Thursday, May 31, 2012

HBase Secondary Index: Scaning Using Multiple Keys

In HBase one can define row keys to store primary key and do scan using partial or full row keys as explained in previous blogs but what if we need another dimension to do search? That is we may need do a look up based on some other field which is not in our primary table row key.

 To achieve this we need to define a second table where row key have this second dimension and it stores the value of the primary row key. Lets look at the example of my previous blog, where we are storing sessions of users.

  userIdBytes+seperatorByte+dateStringByte+seperatorByte+sessionIdBytes

Here seperatorByte should be choosen in such a way which does not conflict with userId and sessionId bytes values. For example use LF (decimal 10)
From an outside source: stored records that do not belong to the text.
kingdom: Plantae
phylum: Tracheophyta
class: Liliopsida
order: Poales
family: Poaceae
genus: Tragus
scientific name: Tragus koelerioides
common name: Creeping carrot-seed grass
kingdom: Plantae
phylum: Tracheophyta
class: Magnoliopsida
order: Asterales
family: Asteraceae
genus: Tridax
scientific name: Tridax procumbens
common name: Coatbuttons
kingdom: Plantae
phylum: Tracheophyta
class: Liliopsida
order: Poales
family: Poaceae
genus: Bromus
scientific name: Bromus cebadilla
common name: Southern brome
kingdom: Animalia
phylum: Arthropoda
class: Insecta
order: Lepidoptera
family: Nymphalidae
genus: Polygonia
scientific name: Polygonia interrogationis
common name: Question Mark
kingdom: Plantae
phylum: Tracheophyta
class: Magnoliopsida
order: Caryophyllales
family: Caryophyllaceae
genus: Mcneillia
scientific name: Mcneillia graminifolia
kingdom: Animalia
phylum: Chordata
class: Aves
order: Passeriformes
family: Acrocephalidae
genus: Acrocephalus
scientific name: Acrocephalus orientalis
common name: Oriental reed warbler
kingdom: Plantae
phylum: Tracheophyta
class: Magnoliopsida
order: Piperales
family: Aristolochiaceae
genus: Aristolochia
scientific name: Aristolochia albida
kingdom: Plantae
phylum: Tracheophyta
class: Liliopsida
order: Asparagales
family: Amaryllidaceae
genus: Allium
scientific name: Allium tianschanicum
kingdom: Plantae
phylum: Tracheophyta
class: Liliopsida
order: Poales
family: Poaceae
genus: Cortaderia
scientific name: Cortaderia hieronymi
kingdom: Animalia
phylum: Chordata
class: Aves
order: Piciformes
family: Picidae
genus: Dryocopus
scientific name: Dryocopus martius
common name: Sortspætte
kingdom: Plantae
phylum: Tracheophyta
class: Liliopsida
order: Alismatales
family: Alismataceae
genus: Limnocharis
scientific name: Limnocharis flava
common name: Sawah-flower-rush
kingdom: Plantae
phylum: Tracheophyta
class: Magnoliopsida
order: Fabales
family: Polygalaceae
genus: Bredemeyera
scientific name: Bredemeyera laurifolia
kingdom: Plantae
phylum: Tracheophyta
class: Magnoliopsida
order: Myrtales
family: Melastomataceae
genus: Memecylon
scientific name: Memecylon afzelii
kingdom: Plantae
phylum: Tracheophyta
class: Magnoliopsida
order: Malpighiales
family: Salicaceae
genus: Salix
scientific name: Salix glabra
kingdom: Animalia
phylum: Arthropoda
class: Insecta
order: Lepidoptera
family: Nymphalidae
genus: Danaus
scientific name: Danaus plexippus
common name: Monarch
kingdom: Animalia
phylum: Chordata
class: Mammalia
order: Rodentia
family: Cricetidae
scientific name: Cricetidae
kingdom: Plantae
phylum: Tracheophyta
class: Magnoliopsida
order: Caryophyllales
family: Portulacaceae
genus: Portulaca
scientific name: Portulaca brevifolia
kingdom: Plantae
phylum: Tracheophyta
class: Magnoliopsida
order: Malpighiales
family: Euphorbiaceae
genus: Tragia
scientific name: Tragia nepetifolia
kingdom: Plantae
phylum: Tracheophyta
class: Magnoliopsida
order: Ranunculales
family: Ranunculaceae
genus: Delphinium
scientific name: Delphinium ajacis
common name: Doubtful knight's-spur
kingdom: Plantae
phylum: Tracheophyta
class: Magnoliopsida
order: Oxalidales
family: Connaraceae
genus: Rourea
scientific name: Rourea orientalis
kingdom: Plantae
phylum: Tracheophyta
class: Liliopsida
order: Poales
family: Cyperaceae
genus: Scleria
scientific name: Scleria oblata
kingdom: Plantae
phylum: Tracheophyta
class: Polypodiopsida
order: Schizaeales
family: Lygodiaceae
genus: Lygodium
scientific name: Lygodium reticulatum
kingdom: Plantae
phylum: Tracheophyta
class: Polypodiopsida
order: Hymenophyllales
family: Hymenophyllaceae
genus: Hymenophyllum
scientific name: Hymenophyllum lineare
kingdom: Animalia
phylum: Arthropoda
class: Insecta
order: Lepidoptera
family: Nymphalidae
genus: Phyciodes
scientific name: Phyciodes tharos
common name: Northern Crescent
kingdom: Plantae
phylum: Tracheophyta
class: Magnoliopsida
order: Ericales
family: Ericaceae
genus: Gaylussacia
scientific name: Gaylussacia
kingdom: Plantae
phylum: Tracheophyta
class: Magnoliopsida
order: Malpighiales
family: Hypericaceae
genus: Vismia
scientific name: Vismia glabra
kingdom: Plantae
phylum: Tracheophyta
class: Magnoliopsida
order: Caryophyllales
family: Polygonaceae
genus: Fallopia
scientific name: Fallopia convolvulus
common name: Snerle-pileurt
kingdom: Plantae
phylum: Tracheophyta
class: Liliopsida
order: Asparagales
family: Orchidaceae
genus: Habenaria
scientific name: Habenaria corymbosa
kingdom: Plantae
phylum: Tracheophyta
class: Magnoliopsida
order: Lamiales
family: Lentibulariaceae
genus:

Lets call above key as primaryKey.

Note that using above row key we can store, column and values in one or more column families for each
user session row. For example we may want to store session startTime and endTime as two values in two columns in a column family.

 Now lets say that we want to get all user sessions in a given geographical area (Get all users in US or get all users in UK), so how do we store this information? To do this can define a second table where row key is geographical area code plus primaryRow Key (ie. userId date and sessionId.)

geoAreaCodeBytes+seperatorByte+primaryKey

Now we can do a search for user sessions using geographical area, similar to what I explained in my previous blog. Also for each of these rows, we can find the primaryKey row for this row key itself and use it to find additional information that we store for user sessions in primaryKey.